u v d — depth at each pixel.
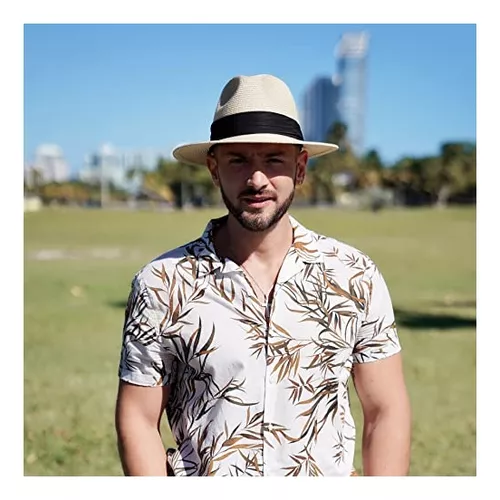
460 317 10.56
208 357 2.70
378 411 2.85
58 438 5.56
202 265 2.75
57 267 16.72
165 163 56.66
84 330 9.59
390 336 2.84
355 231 28.92
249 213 2.70
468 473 4.89
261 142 2.65
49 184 52.66
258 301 2.72
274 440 2.69
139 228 29.66
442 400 6.58
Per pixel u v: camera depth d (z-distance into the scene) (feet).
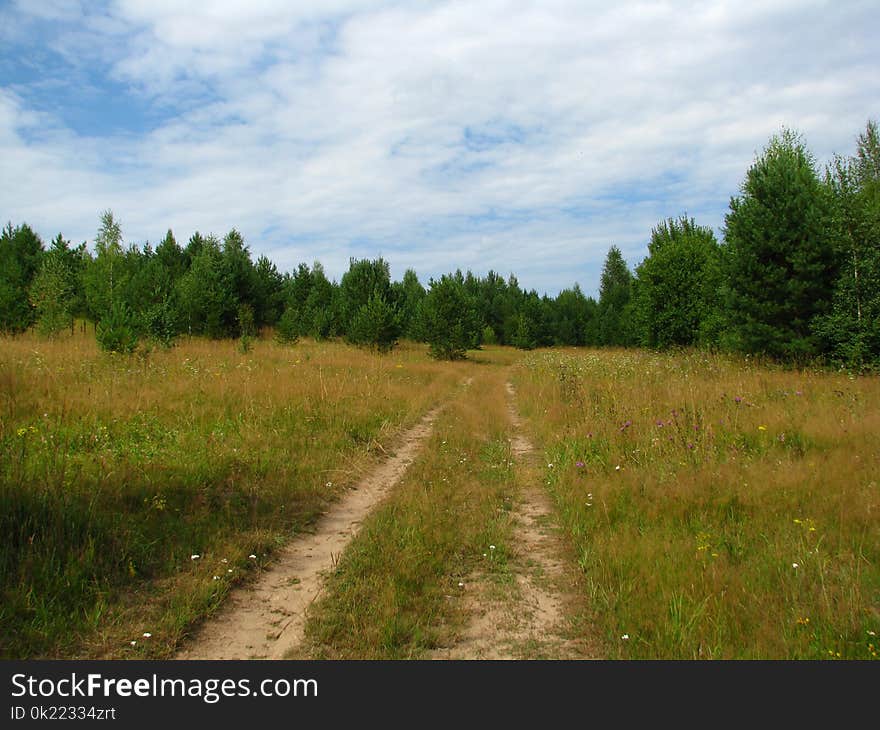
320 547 16.97
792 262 51.62
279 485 21.22
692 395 33.27
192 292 87.81
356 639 11.69
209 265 95.35
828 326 48.73
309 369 49.26
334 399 36.40
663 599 12.71
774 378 41.73
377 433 31.37
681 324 84.33
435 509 19.53
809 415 28.40
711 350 66.90
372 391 41.86
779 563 14.23
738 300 55.36
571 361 70.13
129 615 12.26
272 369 47.32
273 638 11.87
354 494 22.40
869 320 47.26
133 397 31.07
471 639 11.85
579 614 12.82
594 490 20.42
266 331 114.62
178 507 17.95
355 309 118.42
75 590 12.65
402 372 61.72
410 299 191.31
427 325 103.19
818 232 50.72
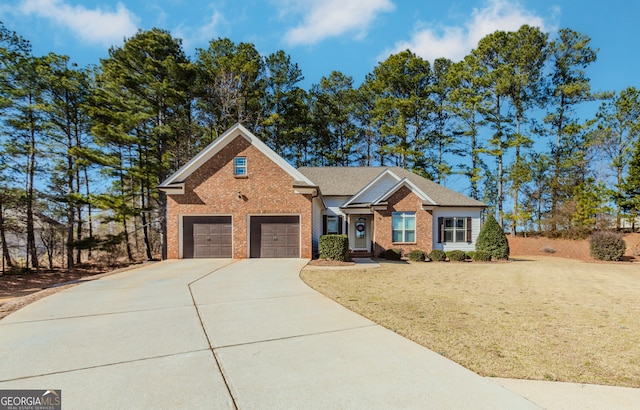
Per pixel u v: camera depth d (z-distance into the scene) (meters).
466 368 4.09
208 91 29.55
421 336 5.27
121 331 5.45
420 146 36.34
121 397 3.37
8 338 5.14
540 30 30.27
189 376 3.83
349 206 21.03
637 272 14.80
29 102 22.05
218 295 8.14
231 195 16.36
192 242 16.30
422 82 36.06
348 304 7.34
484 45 31.69
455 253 19.00
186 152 28.20
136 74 24.95
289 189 16.50
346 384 3.62
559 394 3.48
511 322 6.25
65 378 3.80
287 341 4.98
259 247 16.47
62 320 6.09
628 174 28.02
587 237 27.20
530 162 33.50
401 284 10.36
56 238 24.38
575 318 6.61
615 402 3.33
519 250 27.39
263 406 3.18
####
Required work:
Any picture in the data is to be skipped, while each line is returned exactly as written.

Answer for the task:
u v d — depth at each pixel.
460 317 10.56
208 357 2.70
378 411 2.85
58 438 5.56
202 265 2.75
57 267 16.72
165 163 56.66
84 330 9.59
390 336 2.84
355 231 28.92
249 213 2.70
468 473 4.89
261 142 2.65
49 184 52.66
258 301 2.72
274 440 2.69
139 228 29.66
442 400 6.58
Per pixel u v: camera depth d (z-distance into the scene) (feet).
320 547 16.97
792 262 51.62
279 485 21.22
692 395 33.27
192 292 87.81
356 639 11.69
209 265 95.35
828 326 48.73
309 369 49.26
334 399 36.40
663 599 12.71
774 378 41.73
377 433 31.37
681 324 84.33
435 509 19.53
809 415 28.40
711 350 66.90
372 391 41.86
779 563 14.23
738 300 55.36
571 361 70.13
129 615 12.26
272 369 47.32
273 638 11.87
354 494 22.40
869 320 47.26
133 397 31.07
471 639 11.85
579 614 12.82
594 490 20.42
266 331 114.62
178 507 17.95
355 309 118.42
75 590 12.65
402 372 61.72
410 299 191.31
427 325 103.19
818 232 50.72
Per pixel u v: camera depth d (z-distance into the scene) (meters).
466 368 4.09
208 91 29.55
421 336 5.27
121 331 5.45
420 146 36.34
121 397 3.37
8 338 5.14
540 30 30.27
189 376 3.83
349 206 21.03
637 272 14.80
29 102 22.05
218 295 8.14
231 195 16.36
192 242 16.30
422 82 36.06
348 304 7.34
484 45 31.69
455 253 19.00
186 152 28.20
136 74 24.95
289 189 16.50
346 384 3.62
559 394 3.48
511 322 6.25
65 378 3.80
287 341 4.98
259 247 16.47
62 320 6.09
628 174 28.02
587 237 27.20
530 162 33.50
401 284 10.36
56 238 24.38
575 318 6.61
615 402 3.33
519 250 27.39
263 406 3.18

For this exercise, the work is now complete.